All models demonstrated an inability to perform effectively on this dataset. It is not possible to identify a 'best' performing model or even a slight indication of better potential given these results. The primary and overriding factor for this universal failure is the **critically small dataset size**. With only 8 total email entries, and an even smaller split for training (6 samples) and testing (2 samples), none of the models had adequate data to learn, generalize, or be meaningfully evaluated. The `nan` and 0.00 metric values are direct symptoms of this data limitation, rendering any detailed comparative analysis of their inherent strengths or weaknesses impossible under these conditions.

## Automating Predictions

### Subtask:
Develop a function that can take new, unseen email text and automatically predict its category (Spam, Promotions, Support, Personal) using one of the trained models for demonstration, acknowledging the limitations of model selection due to small dataset size.


## Summary:

### Q&A
*   **Which machine learning model performed best for email classification?**
    It was not possible to identify a best-performing model among FastText, TF-IDF with Logistic Regression, and Sentence Transformers with Logistic Regression.
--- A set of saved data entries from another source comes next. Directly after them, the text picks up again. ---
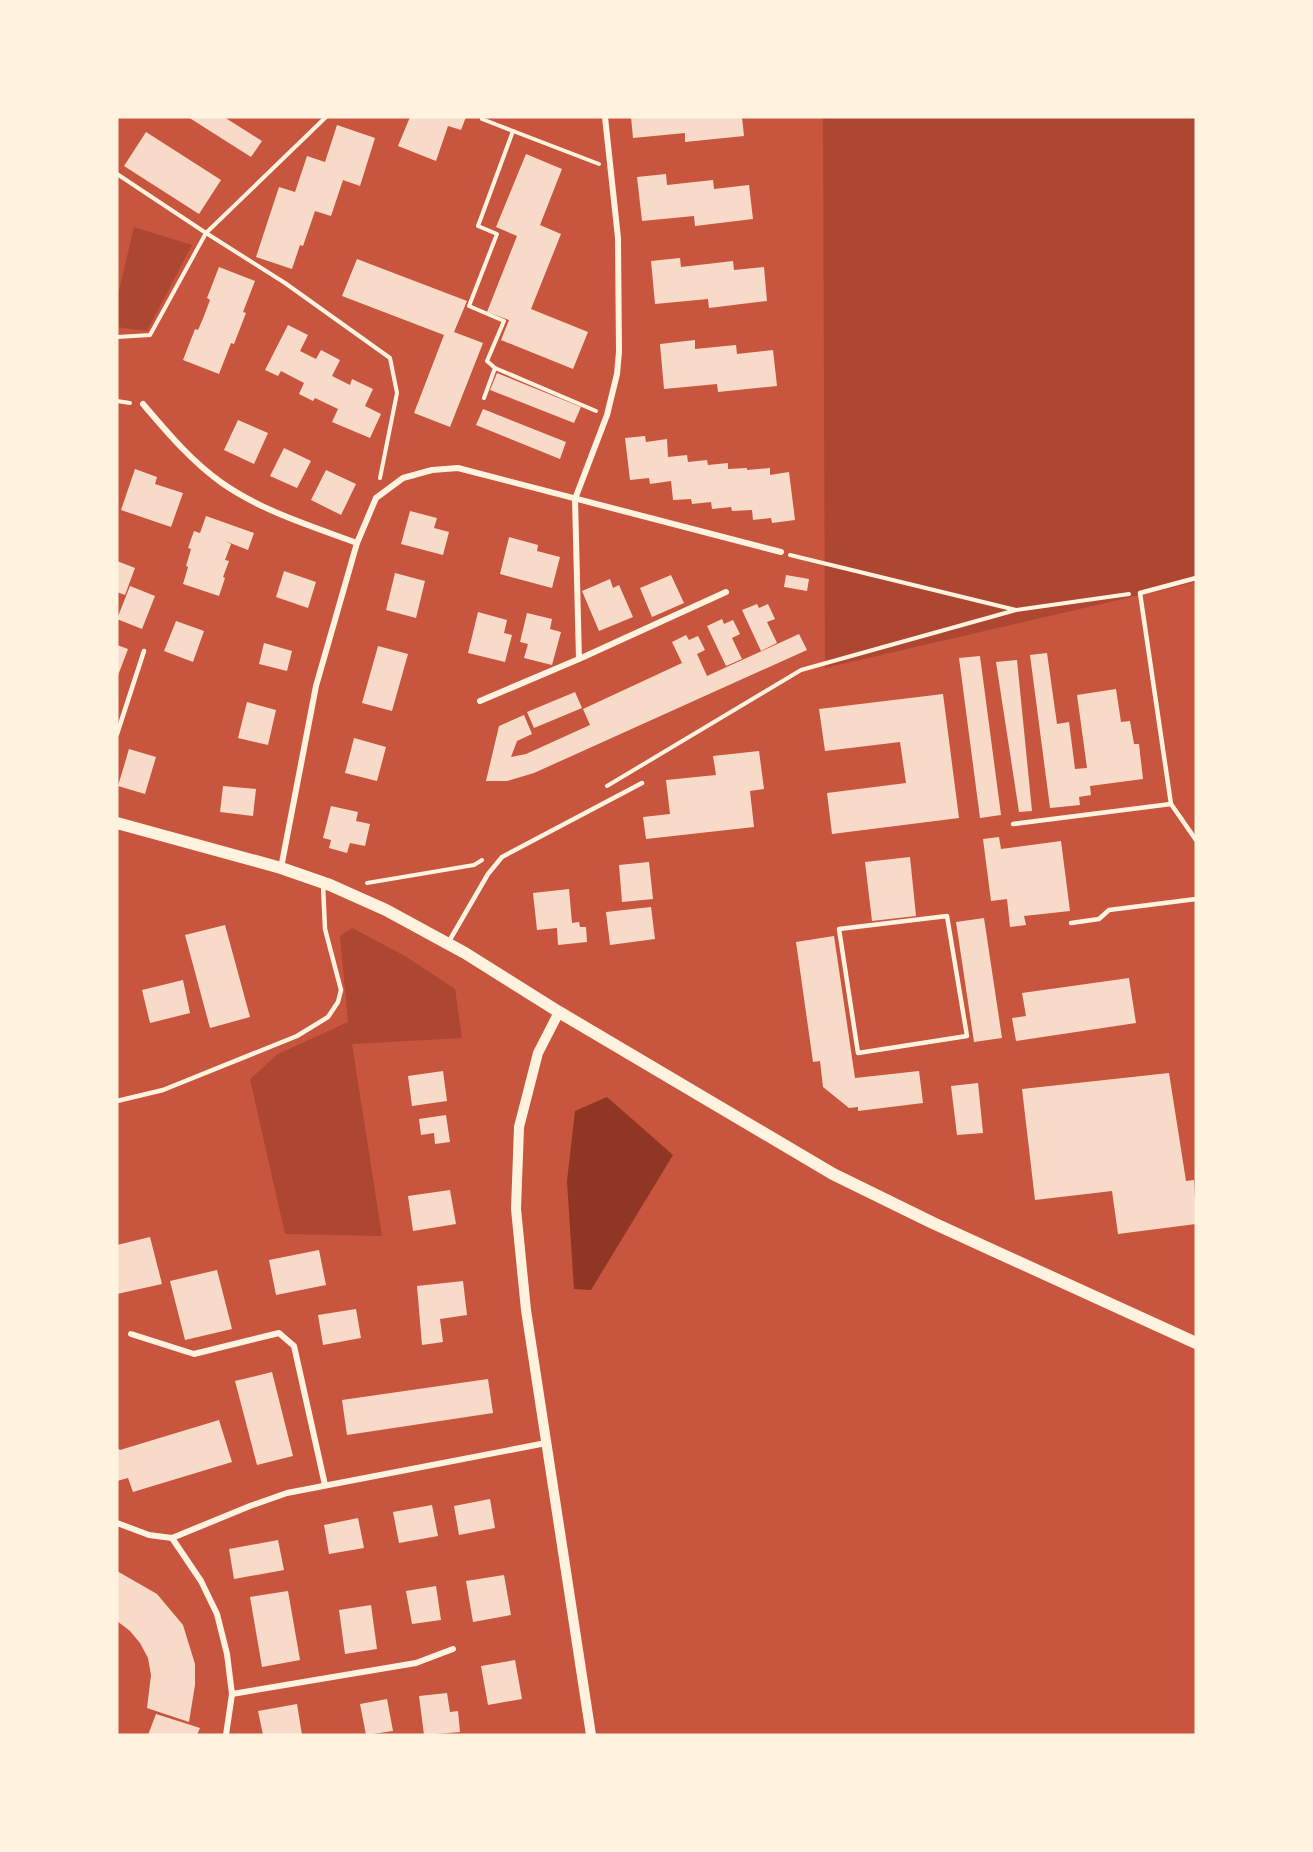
<svg xmlns="http://www.w3.org/2000/svg" width="1313" height="1852" viewBox="0 0 1313 1852" font-family="Jost,sans-serif">
<rect width="100%" height="100%" fill="#c8553d"/>
<!-- green -->
<g fill="#ae4732">
<path d="M823,117H1196V582L825,668Z"/>
<path d="M134,227L192,245L147,331L117,327V299Z"/>
<path d="M352,928L405,956L455,989L462,1038L352,1044L382,1236L285,1234L250,1079L278,1054L348,1022L340,936Z"/>
</g>
<!-- water -->
<path fill="#8f3625" d="M607,1097L673,1155L591,1290L574,1289L567,1181L575,1111Z"/>
<!-- building -->
<g fill="#f7dbc8">
<path d="M188,117H224L262,141L251,157Z"/>
<path d="M410,117H466L461,130L448,126L436,161L398,146Z"/>
<path d="M631,117H742L744,136L685,142V133L633,138Z"/>
<path d="M337,125L375,138L360,186L343,180L331,216L315,211L303,246L300,245L292,269L256,257L279,187L295,192L307,156L325,162Z"/>
<path d="M146,132L221,180L199,214L124,166Z"/>
<path d="M526,154L562,169L540,225L561,234L531,309L588,332L573,369L501,340L509,320L487,312L517,236L496,227Z"/>
<path d="M666,174L667,185L713,180L714,189L749,185L753,219L695,226L694,216L642,221L637,177Z"/>
<path d="M680,258L681,267L733,261L734,270L764,267L767,301L709,308L708,299L655,304L651,261Z"/>
<path d="M357,259L467,301L454,332L483,343L450,427L414,413L444,335L342,296Z"/>
<path d="M219,267L255,281L243,312L246,313L234,344L231,343L219,374L183,360L195,329L198,330L204,316L210,300L207,298Z"/>
<path d="M288,325L308,335L300,351L316,359L321,350L340,360L332,376L350,385L352,379L373,389L365,406L381,414L370,438L332,422L338,409L315,398L313,401L299,394L304,383L281,371L278,376L265,370Z"/>
<path d="M695,340V349L736,345L737,354L773,350L777,386L718,392L717,384L664,389L660,344Z"/>
<path d="M497,373L581,407L574,423L490,390Z"/>
<path d="M483,409L566,442L560,459L476,425Z"/>
<path d="M238,420L268,433L254,464L224,450Z"/>
<path d="M645,436L646,442L667,439L668,457L687,455L688,462L707,460L708,465L728,463V469L747,468V470L770,468V475L789,472L795,520L772,523L771,518L753,520L752,510L732,511L731,507L712,509L711,502L692,504L691,499L673,500L671,481L650,484L649,478L630,480L625,438Z"/>
<path d="M284,448L311,461L297,488L270,476Z"/>
<path d="M135,469L157,477L155,484L183,493L171,527L121,510Z"/>
<path d="M326,470L356,484L341,515L311,500Z"/>
<path d="M410,511L437,518L434,528L449,532L443,555L401,544Z"/>
<path d="M206,516L254,533L248,550L225,541L231,544L225,560L229,561L223,577L225,578L219,596L183,584L188,567L186,566L191,549L188,548L194,531L200,533Z"/>
<path d="M509,537L538,545L537,551L560,557L552,588L500,574Z"/>
<path d="M117,561L135,568L125,595L117,592Z"/>
<path d="M284,571L316,582L308,608L276,597Z"/>
<path d="M395,573L425,581L416,618L386,610Z"/>
<path d="M671,575L684,603L652,617L640,588Z"/>
<path d="M786,575L809,579L807,591L784,587Z"/>
<path d="M610,579L613,588L619,585L633,617L599,631L582,591Z"/>
<path d="M130,586L155,596L142,629L117,619Z"/>
<path d="M757,604L759,608L768,604L775,619L767,622L777,643L761,651L742,610Z"/>
<path d="M478,612L507,620L504,633L512,635L505,662L468,653Z"/>
<path d="M527,613L552,619L550,629L561,632L552,665L524,658L528,644L520,642Z"/>
<path d="M722,619L724,624L733,620L740,634L732,638L742,659L726,666L707,626Z"/>
<path d="M176,621L204,631L193,662L164,651Z"/>
<path d="M799,634L807,650L534,773L507,781H486L499,726L524,715L532,734L517,741L511,757L526,754L590,725L583,709L682,663L672,642L686,635L689,640L698,636L705,650L697,654L707,676Z"/>
<path d="M264,643L292,651L287,671L259,664Z"/>
<path d="M117,645L128,649L117,678Z"/>
<path d="M378,646L408,654L392,711L362,703Z"/>
<path d="M1047,653L1057,724L1069,722L1075,769L1087,768L1077,695L1116,689L1121,722L1130,721L1134,744H1139L1143,779L1090,786L1091,795L1079,797L1080,805L1050,808L1030,655Z"/>
<path d="M980,656L1001,815L980,818L959,658Z"/>
<path d="M1017,660L1032,811L1019,812L996,662Z"/>
<path d="M575,692L582,708L534,728L527,712Z"/>
<path d="M943,694L959,818L832,834L827,793L906,783L900,742L825,751L819,709Z"/>
<path d="M247,702L276,710L268,745L238,738Z"/>
<path d="M354,738L386,747L377,781L345,773Z"/>
<path d="M129,749L156,757L145,794L118,786Z"/>
<path d="M759,751L764,789L750,791L754,827L646,839L643,817L670,814L666,780L716,775L713,756Z"/>
<path d="M223,786L256,789L253,816L220,812Z"/>
<path d="M331,806L358,812L356,821L370,824L365,846L350,843L347,853L329,848L331,840L323,838Z"/>
<path d="M999,837L1001,849L1061,841L1070,911L1024,916L1026,925L1010,927L1007,899L991,901L983,839Z"/>
<path d="M910,857L916,916L872,921L865,862Z"/>
<path d="M649,862L653,899L622,902L619,865Z"/>
<path d="M569,889L572,923L579,922L580,927H586L587,942L558,945L557,928L537,930L533,893Z"/>
<path d="M651,907L655,939L610,945L606,912Z"/>
<path d="M984,918L1002,1038L974,1042L956,922Z"/>
<path d="M225,925L250,1017L210,1028L185,935Z"/>
<path d="M834,936L855,1078L919,1071L923,1103L858,1111V1107L849,1108L823,1087L820,1061L813,1062L796,942Z"/>
<path d="M1129,978L1136,1023L1016,1041L1012,1018L1026,1016L1022,993Z"/>
<path d="M183,980L190,1013L150,1023L142,990Z"/>
<path d="M443,1071L447,1101L412,1106L408,1076Z"/>
<path d="M1169,1073L1186,1181L1194,1180L1196,1224L1118,1234L1112,1191L1035,1200L1022,1089Z"/>
<path d="M978,1083L983,1133L957,1135L951,1086Z"/>
<path d="M446,1115L450,1142L435,1144L434,1133L421,1135L419,1119Z"/>
<path d="M450,1190L456,1224L413,1231L408,1196Z"/>
<path d="M150,1237L162,1284L117,1294V1245Z"/>
<path d="M319,1250L326,1285L276,1295L269,1260Z"/>
<path d="M217,1270L232,1329L185,1340L170,1281Z"/>
<path d="M463,1281L467,1315L440,1319L443,1342L422,1345L417,1286Z"/>
<path d="M356,1309L361,1338L323,1345L318,1315Z"/>
<path d="M272,1372L293,1456L257,1465L235,1381Z"/>
<path d="M488,1379L493,1413L347,1435L342,1400Z"/>
<path d="M219,1420L232,1462L133,1492L128,1478L117,1481V1448L120,1450Z"/>
<path d="M490,1499L495,1528L459,1535L454,1506Z"/>
<path d="M432,1505L438,1536L399,1543L393,1512Z"/>
<path d="M358,1518L364,1548L329,1554L324,1525Z"/>
<path d="M278,1540L284,1570L234,1579L229,1549Z"/>
<path d="M117,1571L157,1594L183,1625L195,1664V1685L189,1722L147,1708L151,1675L148,1658L140,1643L130,1631L117,1621Z"/>
<path d="M504,1575L511,1615L473,1622L466,1581Z"/>
<path d="M436,1586L441,1620L412,1624L406,1591Z"/>
<path d="M288,1591L300,1660L262,1667L250,1597Z"/>
<path d="M371,1605L377,1649L345,1654L339,1610Z"/>
<path d="M515,1660L522,1699L488,1705L481,1666Z"/>
<path d="M447,1693L450,1712L458,1711L460,1732L424,1735L419,1696Z"/>
<path d="M387,1699L393,1731L366,1735L360,1704Z"/>
<path d="M297,1704L302,1735H263L258,1711Z"/>
<path d="M156,1714L200,1728L197,1735H148Z"/>
</g>
<g fill="none" stroke-linecap="round" stroke-linejoin="round">
<!-- path -->
<g stroke="#fff3e0" stroke-width="4">
<path d="M482,119L513,131L478,226L497,234L469,306L504,321L487,361L495,368"/>
<path d="M513,131L599,164"/>
<path d="M117,174L206,233L285,283L390,358L397,393L380,478"/>
<path d="M117,337L150,335L206,233L326,117"/>
<path d="M484,398L495,368L596,411"/>
<path d="M117,401L130,403"/>
<path d="M790,555L1016,610"/>
<path d="M607,786L801,670L1016,610L1129,594"/>
<path d="M367,883L474,865L482,860"/>
</g>
<!-- service -->
<g stroke="#fff3e0" stroke-width="4.5">
<path d="M1196,578L1140,593L1171,804L1196,840"/>
<path d="M117,734L144,651"/>
<path d="M1013,824L1171,804"/>
<path d="M947,916L967,1036L858,1053L839,929Z"/>
<path d="M1071,923L1099,919L1109,910L1196,899"/>
<path d="M448,943L488,874L502,857L642,783"/>
<path d="M117,1101L163,1090L297,1036L328,1017L338,1002L341,990L325,929L323,885"/>
</g>
<!-- minor -->
<g stroke="#fff3e0" stroke-width="6">
<path d="M143,404C167,432 191,461 222,483C262,511 311,526 357,543"/>
<path d="M579,659L726,592"/>
<path d="M480,701L579,659L575,499L607,415L617,374L619,352L618,238L605,117"/>
<path d="M281,868L316,686L357,543L376,498L403,478L432,470L458,468L781,552"/>
<path d="M131,1334L194,1354L279,1333L294,1346L325,1485"/>
<path d="M117,1523L149,1535L172,1538L250,1506L287,1493L546,1443"/>
<path d="M172,1538L201,1581L217,1614L227,1654L232,1694L226,1735"/>
<path d="M232,1694L416,1663L453,1649"/>
</g>
<!-- tertiary -->
<path stroke="#fff3e0" stroke-width="10" d="M559,1012L538,1053L519,1127L516,1209L526,1310L591,1735"/>
<!-- secondary -->
<path stroke="#fff3e0" stroke-width="12" d="M117,823L281,868L330,885L386,910L465,953L559,1012L833,1174L933,1223L1196,1343"/>
</g>
<!-- border -->
<rect width="1313" height="1852" fill="none" stroke="#fff3e0" stroke-width="237"/>
</svg>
All models exhibited uniformly poor performance, with metrics often resulting in 0.00 or `nan`, primarily due to the critically small dataset size.

### Data Analysis Key Findings
*   The initial dataset contained 8 email entries, which were split into 6 samples for training and 2 samples for testing.
*   **FastText Model**: The model evaluation resulted in `nan` values for Precision, Recall, and F1-Score. This was attributed to the extremely small test set (only 2 samples, both belonging to the 'Promotions' class), rendering reliable quantitative comparison impossible.
*   **TF-IDF with Logistic Regression**: This model achieved 0.00 for precision, recall, and F1-score across all classes. The confusion matrix confirmed that the model failed to correctly classify any of the test samples, indicating an inability to learn meaningful patterns from the severely limited training data.
*   **Sentence Transformer-based Logistic Regression**: Similar to the TF-IDF model, this approach also yielded 0.00 for precision, recall, and F1-score across all classes. The two test samples (both 'Promotions') were incorrectly predicted as 'Spam' and 'Support', highlighting a complete failure in classification despite using pre-trained semantic embeddings.
*   **Overall Model Performance**: All three evaluated models demonstrated an inability to perform effectively on the dataset. The primary and overriding factor for this universal failure was the critically small dataset size, which prevented models from learning, generalizing, or being meaningfully evaluated.

### Insights or Next Steps
*   The primary next step is to **acquire a significantly larger and more diverse dataset** to enable meaningful model training, evaluation, and comparative analysis. Without sufficient data, model performance metrics are unreliable, and the selection of an effective classification approach remains unfounded.
*   It is crucial to recognize that the effectiveness of even advanced models, such as those leveraging Sentence Transformers, is severely constrained by data scarcity. Robust model evaluation and comparison require adequate data to establish meaningful patterns and test generalization capabilities.